With catplot, you can catogorise data in multiple ways.
sns.catplot(x='ACCOUNTING STANDARD',y='DIV. YIELD',
hue='Accounting Controversies',col='Basis of EPS data',kind='bar',data=comp_df)
plt.show()

There is also the boxplot option in catplot.
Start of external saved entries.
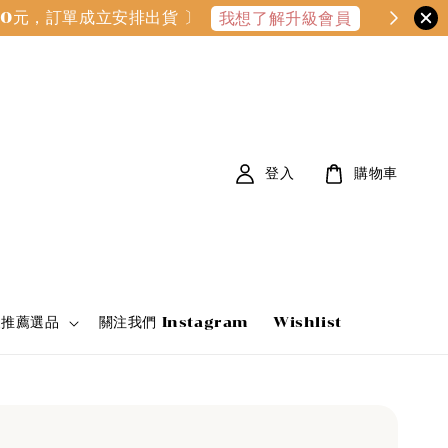
000元，訂單成立安排出貨 〕
我想了解升級會員
登入
購物車
家推薦選品
關注我們 Instagram
Wishlist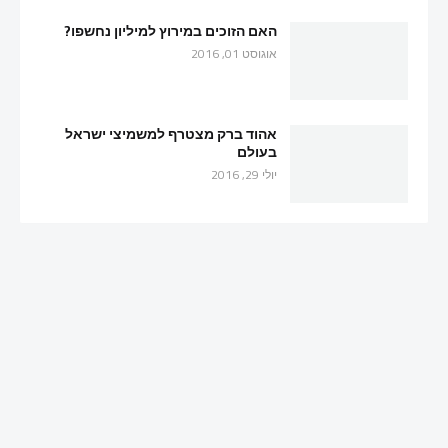
האם הזוכים במירוץ למיליון נחשפו?
אוגוסט 01, 2016
אהוד ברק מצטרף למשמיצי ישראל
בעולם
יולי 29, 2016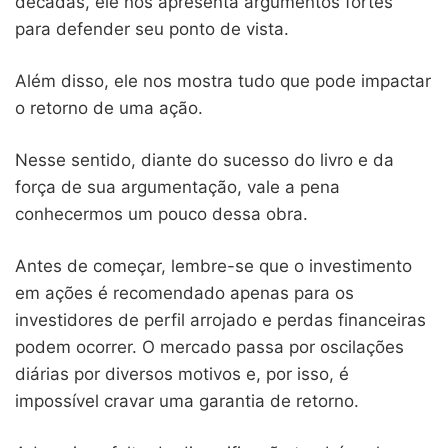
décadas, ele nos apresenta argumentos fortes
para defender seu ponto de vista.
Além disso, ele nos mostra tudo que pode impactar
o retorno de uma ação.
Nesse sentido, diante do sucesso do livro e da
força de sua argumentação, vale a pena
conhecermos um pouco dessa obra.
Antes de começar, lembre-se que o investimento
em ações é recomendado apenas para os
investidores de perfil arrojado e perdas financeiras
podem ocorrer. O mercado passa por oscilações
diárias por diversos motivos e, por isso, é
impossível cravar uma garantia de retorno.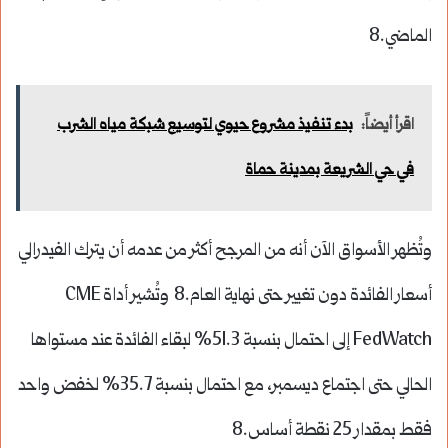
الماضي.8
اقرأ أيضاً:
بدء تنفيذ مشروع حيوي لتوسيع شبكة مياه الشرب
في حي الشريعة بمدينة حماة
وتُظهر الأسواق الآن أنه من المرجح أكثر من عدمه أن يترك الفيدرالي
أسعار الفائدة دون تغيير حتى نهاية العام.8 وتُشير أداة CME
FedWatch إلى احتمال بنسبة 51.3% لبقاء الفائدة عند مستواها
الحالي حتى اجتماع ديسمبر، مع احتمال بنسبة 35.7% لخفض واحد
فقط بمقدار 25 نقطة أساس.8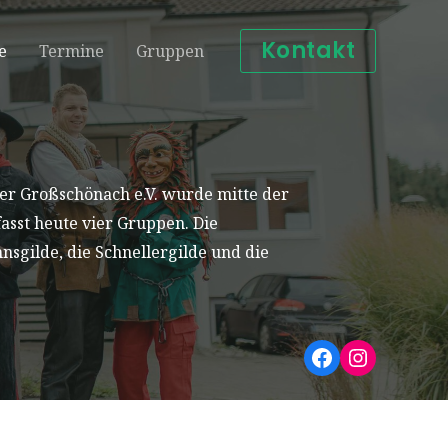
Kontakt
e
Termine
Gruppen
ter Großschönach e.V. wurde mitte der
asst heute vier Gruppen. Die
nsgilde, die Schnellergilde und die
Facebook
Instagr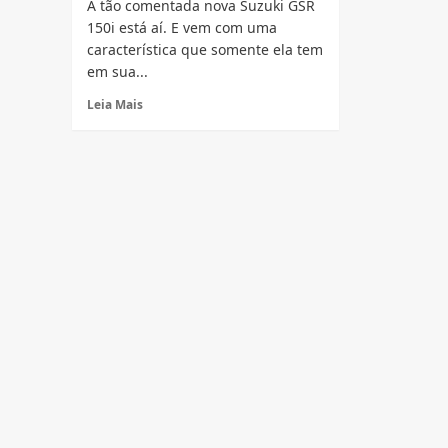
A tão comentada nova Suzuki GSR
150i está aí. E vem com uma
característica que somente ela tem
em sua...
Read
Leia Mais
more
about
Conheça
a
Suzuki
GSR
150i
2013
veja
fotos
e
ficha
técnica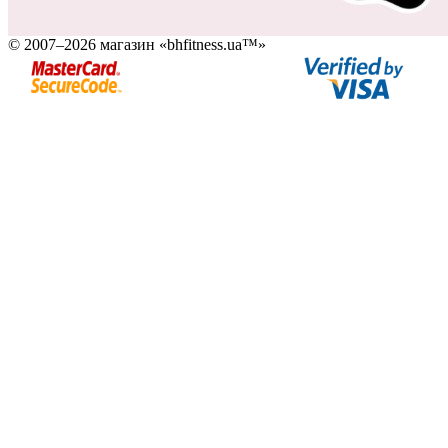
© 2007–2026 магазин «bhfitness.ua™»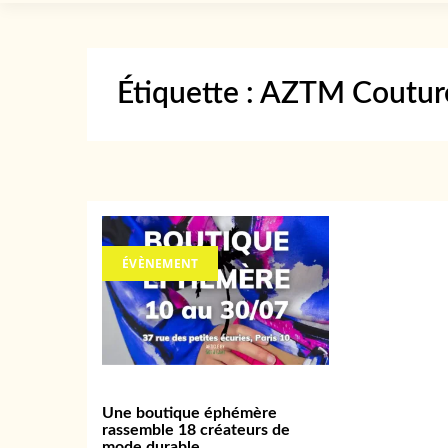
Étiquette :
AZTM Coutur
ÉVÈNEMENT
Une boutique éphémère
rassemble 18 créateurs de
mode durable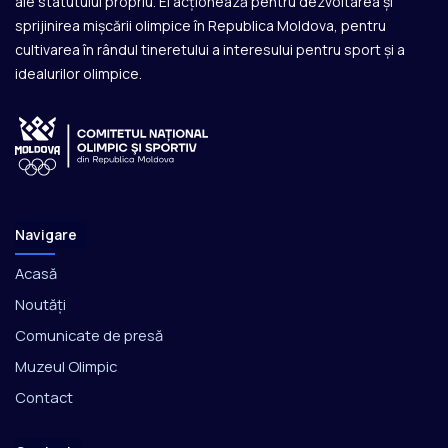
ale statutului propriu. El acționează pentru dezvoltarea și
sprijinirea mișcării olimpice în Republica Moldova, pentru
cultivarea în rândul tineretului a interesului pentru sport și a
idealurilor olimpice.
Navigare
Acasă
Noutăți
Comunicate de presă
Muzeul Olimpic
Contact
sns.catplot(x='ROE (%)',y='ACCOUNTING STANDARD',kind='box',data=comp_df,aspect=2)
<seaborn.axisgrid.FacetGrid at 0x1532a30fdf0>

There are numerous other visualisation libraries in Python. Other important, which we do not have covered here, are at least Plotly, Bokeh and Altair, but there are numerous others and new libraries are introduced all the time.